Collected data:

*** Begin section ***

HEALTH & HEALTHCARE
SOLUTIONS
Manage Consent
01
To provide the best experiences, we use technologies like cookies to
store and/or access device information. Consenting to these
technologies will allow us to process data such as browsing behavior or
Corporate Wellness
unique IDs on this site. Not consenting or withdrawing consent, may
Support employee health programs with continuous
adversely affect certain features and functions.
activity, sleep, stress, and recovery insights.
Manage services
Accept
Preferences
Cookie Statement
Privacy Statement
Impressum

*** End section ***
*** Begin section ***

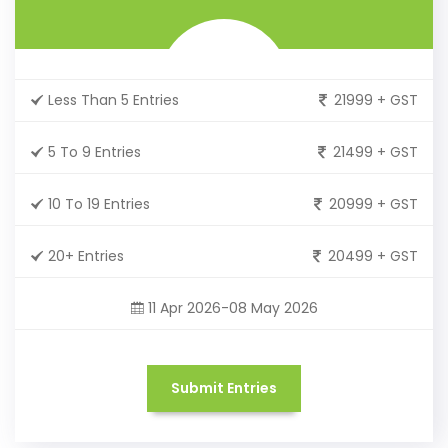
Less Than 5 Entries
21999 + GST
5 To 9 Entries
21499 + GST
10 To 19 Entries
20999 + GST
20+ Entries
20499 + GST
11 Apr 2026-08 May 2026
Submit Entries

*** End section ***
*** Begin section ***

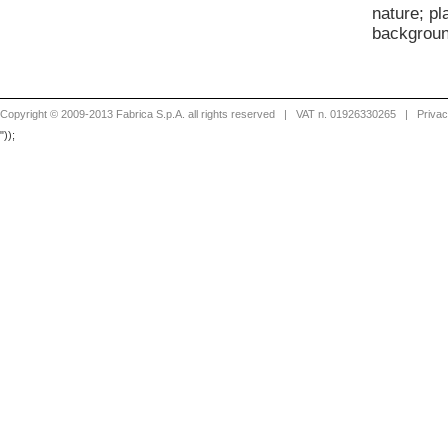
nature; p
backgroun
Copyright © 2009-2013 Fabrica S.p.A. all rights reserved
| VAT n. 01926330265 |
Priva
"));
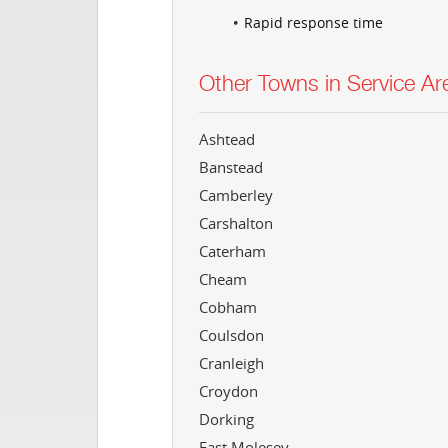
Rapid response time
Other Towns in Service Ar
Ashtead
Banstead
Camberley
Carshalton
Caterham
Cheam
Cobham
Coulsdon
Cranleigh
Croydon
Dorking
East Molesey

*** End section ***

Task brief: In the data, change "GST" to "VAT" in the lines from the line with "Less Than 5 Entries" to the line with "Submit Entries", and leave everything else in those lines unchanged. Return only those lines.

Response:
Less Than 5 Entries
21999 + VAT
5 To 9 Entries
21499 + VAT
10 To 19 Entries
20999 + VAT
20+ Entries
20499 + VAT
11 Apr 2026-08 May 2026
Submit Entries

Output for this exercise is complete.